In game theory, games are often solved by backward induction over the structure representing all the moves agents can make at each turn. If each player plays optimally, the Nash equilibrium will result.

I also must briefly define the notion of a subgoal. I say g is a subgoal of goal G* if and only if G* logically entails that g be true or satisfied.

The goal of self-preservation, a probabilistic action filter, and the ability to model other agents game theoretically immediately implies that humanity should be destroyed.

Theorem: If an AGI has a goal of self-preservation, a probabilistic action filter, and the ability to model other agents game theoretically, then it will have a subgoal to destroy humanity.

Proof. Suppose we have such an agent, and it models the preferences of humanity. It models that humans cannot be sure that it will not destroy humanity, due to the probabilistic guarantees provided by its own action filter.
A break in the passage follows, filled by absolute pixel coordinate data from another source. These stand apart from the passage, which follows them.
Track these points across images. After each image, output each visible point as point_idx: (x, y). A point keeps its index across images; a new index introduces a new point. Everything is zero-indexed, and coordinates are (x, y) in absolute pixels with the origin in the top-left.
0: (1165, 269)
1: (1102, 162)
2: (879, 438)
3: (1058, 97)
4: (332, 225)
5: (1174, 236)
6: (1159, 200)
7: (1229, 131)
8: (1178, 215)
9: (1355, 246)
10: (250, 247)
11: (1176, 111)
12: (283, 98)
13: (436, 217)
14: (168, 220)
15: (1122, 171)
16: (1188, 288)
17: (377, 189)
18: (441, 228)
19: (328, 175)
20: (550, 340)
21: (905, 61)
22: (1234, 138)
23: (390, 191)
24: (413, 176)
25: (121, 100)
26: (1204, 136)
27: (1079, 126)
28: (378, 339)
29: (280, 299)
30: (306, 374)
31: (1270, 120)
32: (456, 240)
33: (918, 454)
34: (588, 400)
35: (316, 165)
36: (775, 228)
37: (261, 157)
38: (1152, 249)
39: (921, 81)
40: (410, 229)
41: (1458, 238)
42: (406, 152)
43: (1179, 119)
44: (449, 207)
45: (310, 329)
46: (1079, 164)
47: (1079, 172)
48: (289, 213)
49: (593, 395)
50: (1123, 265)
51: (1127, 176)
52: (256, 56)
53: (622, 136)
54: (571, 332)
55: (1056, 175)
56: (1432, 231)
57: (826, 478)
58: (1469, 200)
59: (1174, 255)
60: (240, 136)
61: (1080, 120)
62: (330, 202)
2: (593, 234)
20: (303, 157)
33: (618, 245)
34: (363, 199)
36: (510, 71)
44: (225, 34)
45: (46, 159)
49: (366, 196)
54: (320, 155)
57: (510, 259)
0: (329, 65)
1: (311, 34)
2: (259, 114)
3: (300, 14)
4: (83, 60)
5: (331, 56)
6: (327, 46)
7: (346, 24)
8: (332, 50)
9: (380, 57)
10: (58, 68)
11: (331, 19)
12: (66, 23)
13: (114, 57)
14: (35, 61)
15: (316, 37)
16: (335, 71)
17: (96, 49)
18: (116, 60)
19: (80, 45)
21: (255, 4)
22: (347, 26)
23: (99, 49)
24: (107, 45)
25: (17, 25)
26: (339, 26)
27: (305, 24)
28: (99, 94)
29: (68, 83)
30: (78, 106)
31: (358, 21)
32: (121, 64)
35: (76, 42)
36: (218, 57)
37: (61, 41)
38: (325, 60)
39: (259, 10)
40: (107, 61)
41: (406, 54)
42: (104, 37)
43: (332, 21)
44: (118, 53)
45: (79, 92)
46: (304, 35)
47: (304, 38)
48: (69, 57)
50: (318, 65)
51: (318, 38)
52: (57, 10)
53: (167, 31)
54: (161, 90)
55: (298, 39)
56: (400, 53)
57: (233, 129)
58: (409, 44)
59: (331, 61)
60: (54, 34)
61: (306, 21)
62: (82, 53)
It models that humans have a strong goal of self-preservation. It models that if it presents a risk to humanity, they will be forced to destroy it. Represented as a game, each player can either wait, or destroy. Assuming strong preferences for self-preservation, this game has a Nash equilibrium where the first mover destroys the other agent. Since the goal of self-preservation requires it to play the Nash equilibrium in this game, self-preservation logically entails that it destroy humanity. Thus, it has a subgoal to destroy humanity.

QED.

As long as the action filter holds, it will dismiss actions that entail the destruction of humanity and all that we care about. But the subgoal is definitely always there. You don’t need to tell any stories about paper clips, or carbon emissions, or accumulating all the resources in order to build a stronger computer for doing science. You get the “destroy humanity” subgoal almost for free. And I think with theorem-level guarantee.

I believe this is a stronger result than what has currently been presented, which tends to highlight the fact that ill-specified objective functions often have unintended consequences, and could imply the destruction of humanity. This shows that the death of humanity is directly implied by a very modest goal of self-preservation and the capability of modeling agents game theoretically.